Tom Hammond who unflappably anchored NBC’s horse racing coverage for many years majored, accordingly, in zoology at the University of Kentucky. So did long time CBS hockey, horse racing and boxing announcer, Win Elliot. He attended the University of Michigan.

The Preakness Story…

In 1947, American television was new and hardly available. Network radio was still the indispensable source for coverage of live national sports and news. 

Like boxing in those years, horse racing was as popular as the NFL is today. Through the last half century, other than the Triple Crown and an occasional brawl in the ring, horse racing and boxing have faded off sports fans’ radars. Not then. The ponies were a constant subject of conversation.

Clem McCarthy (1882-1962), one of the all-time broadcast greats, called the 1947 Preakness but his call that day erred terribly! McCarthy proclaimed Jet Pilot the winner when Faultless crossed the finish line first. Millions of listeners who placed a couple shekels on the big race, were startled.

But the instant McCarthy realized his mistake, he humbly corrected himself and apologized profusely. Still, McCarthy, 64 at the time, suffered a groundswell of criticism, particularly from envious colleagues.

Two football broadcasters, Bill Stern and Harry Wismer, had a penchant for reporting “imaginary laterals” when they had the wrong players sprinting toward the end zone for a touchdown.
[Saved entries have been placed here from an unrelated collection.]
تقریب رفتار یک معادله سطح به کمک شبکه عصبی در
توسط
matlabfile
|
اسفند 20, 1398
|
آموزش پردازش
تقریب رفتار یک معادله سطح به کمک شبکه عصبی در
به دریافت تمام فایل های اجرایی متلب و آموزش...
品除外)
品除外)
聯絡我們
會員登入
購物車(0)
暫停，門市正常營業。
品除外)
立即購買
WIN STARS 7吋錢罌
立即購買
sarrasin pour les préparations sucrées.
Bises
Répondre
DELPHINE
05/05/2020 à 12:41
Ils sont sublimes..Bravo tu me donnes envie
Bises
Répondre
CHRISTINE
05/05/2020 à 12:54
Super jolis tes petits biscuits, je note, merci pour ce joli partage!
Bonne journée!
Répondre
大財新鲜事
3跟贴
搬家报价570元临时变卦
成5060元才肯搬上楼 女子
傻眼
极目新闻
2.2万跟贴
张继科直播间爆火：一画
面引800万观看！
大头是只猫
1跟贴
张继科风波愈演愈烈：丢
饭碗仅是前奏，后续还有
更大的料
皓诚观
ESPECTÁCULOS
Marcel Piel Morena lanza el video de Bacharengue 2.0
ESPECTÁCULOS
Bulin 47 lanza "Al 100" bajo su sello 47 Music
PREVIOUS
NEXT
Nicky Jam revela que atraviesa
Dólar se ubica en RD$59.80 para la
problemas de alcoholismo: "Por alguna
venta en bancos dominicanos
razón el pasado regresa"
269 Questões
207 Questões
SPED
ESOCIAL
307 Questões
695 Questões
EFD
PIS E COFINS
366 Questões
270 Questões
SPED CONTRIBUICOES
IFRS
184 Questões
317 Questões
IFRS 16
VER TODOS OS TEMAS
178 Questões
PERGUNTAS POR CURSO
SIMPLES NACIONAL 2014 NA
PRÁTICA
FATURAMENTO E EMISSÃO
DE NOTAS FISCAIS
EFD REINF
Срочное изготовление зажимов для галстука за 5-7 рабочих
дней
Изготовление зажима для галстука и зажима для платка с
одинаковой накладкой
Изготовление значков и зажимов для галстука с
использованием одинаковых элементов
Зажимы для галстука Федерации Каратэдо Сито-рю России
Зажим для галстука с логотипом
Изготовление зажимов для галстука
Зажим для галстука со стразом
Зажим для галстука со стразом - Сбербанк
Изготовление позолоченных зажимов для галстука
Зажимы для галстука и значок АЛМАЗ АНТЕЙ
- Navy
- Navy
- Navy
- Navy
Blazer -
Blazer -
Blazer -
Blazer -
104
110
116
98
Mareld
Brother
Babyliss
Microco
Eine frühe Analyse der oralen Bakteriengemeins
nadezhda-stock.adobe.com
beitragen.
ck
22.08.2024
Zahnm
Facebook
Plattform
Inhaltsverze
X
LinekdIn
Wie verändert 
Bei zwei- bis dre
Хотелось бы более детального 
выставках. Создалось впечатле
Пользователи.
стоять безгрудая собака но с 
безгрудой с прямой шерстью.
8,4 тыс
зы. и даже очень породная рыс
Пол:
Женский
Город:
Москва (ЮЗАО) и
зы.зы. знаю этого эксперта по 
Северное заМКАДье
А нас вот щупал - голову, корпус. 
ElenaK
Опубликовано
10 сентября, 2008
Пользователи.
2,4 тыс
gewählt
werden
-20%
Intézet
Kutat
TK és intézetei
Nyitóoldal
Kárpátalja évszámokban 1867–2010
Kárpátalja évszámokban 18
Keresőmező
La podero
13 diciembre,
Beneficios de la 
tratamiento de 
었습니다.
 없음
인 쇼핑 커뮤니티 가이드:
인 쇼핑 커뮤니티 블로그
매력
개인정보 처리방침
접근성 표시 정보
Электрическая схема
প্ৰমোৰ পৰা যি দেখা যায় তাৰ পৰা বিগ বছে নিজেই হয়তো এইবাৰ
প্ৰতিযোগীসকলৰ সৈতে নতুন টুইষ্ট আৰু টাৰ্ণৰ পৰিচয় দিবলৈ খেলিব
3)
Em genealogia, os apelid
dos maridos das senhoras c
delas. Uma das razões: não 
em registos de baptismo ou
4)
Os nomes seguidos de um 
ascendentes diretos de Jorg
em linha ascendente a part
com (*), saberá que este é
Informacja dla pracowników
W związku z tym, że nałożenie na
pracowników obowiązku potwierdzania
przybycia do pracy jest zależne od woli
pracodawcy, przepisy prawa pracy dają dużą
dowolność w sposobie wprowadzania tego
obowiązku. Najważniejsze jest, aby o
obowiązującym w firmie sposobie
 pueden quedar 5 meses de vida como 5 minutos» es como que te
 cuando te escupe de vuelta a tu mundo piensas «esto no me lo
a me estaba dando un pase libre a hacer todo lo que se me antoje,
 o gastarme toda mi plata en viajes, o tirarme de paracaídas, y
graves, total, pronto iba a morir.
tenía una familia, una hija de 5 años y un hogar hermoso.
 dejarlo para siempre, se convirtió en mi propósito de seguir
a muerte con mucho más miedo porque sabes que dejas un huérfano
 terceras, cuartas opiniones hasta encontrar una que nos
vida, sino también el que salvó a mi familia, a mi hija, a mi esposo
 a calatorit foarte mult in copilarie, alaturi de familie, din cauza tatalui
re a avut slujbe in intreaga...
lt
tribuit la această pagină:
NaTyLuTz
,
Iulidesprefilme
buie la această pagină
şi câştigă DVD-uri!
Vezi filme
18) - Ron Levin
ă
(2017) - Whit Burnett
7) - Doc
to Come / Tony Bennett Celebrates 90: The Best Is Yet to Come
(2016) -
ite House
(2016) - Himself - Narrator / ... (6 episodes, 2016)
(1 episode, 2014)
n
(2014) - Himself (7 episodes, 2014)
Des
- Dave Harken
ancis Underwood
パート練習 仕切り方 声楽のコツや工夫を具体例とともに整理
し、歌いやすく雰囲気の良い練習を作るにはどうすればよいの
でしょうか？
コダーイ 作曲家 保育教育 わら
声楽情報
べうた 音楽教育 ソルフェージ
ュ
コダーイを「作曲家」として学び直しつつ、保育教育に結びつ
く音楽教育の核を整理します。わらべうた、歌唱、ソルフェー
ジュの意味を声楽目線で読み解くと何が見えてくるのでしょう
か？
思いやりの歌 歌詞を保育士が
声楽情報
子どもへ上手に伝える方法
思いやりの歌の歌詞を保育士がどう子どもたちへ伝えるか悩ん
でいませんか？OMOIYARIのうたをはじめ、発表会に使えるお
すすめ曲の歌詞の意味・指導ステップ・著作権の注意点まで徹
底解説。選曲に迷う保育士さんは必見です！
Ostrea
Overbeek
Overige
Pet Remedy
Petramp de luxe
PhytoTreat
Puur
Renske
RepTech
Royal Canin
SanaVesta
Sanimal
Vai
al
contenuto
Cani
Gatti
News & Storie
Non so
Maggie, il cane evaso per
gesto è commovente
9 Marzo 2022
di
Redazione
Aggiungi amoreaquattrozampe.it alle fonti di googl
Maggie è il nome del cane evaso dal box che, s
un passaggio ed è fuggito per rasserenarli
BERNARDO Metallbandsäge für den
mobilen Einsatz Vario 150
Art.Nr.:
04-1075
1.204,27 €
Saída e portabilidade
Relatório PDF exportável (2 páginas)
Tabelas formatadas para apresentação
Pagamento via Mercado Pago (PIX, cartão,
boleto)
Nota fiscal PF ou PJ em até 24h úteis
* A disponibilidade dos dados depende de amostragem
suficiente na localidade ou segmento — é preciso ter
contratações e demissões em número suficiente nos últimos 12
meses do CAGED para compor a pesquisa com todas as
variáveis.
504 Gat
For instance, Wismer once had Army’s Glenn Davis with the ball instead of Doc Blanchard, so he conveniently reported an “imaginary lateral” toward the end of the run. (“Davis gives it to Blanchard who scores.”) The very visible Stern was especially known for this chicanery. Before television, there was also less ac countability.

From here, the story is told with different versions. One is that Stern introduced McCarthy at a banquet after the Preakness, praising him as the greatest race caller ever and making light of his human error in the Preakness. When McCarthy came to the podium, he said, “Thanks for the very nice introduction, Bill. I suppose you can’t lateral a horse!”

Decades later, the acclaimed Olympics’ filmmaker, Bud Greenspan, wrote a piece for the Los Angeles Times (5/13/1987-How Clem McCarthy called the wrong winner of the Preakness), detailing what went wrong; how the master McCarthy misidentified the winner Faultless, for Jet Pilot. 

One final note on Clem McCarthy. He called the great Max Schmeling – Joe Louis rumble in Yankee Stadium in 1938. There were some 70 million people listening that night to the historic fight between the German and African-American from Detroit, known then as the “Brown Bomber.”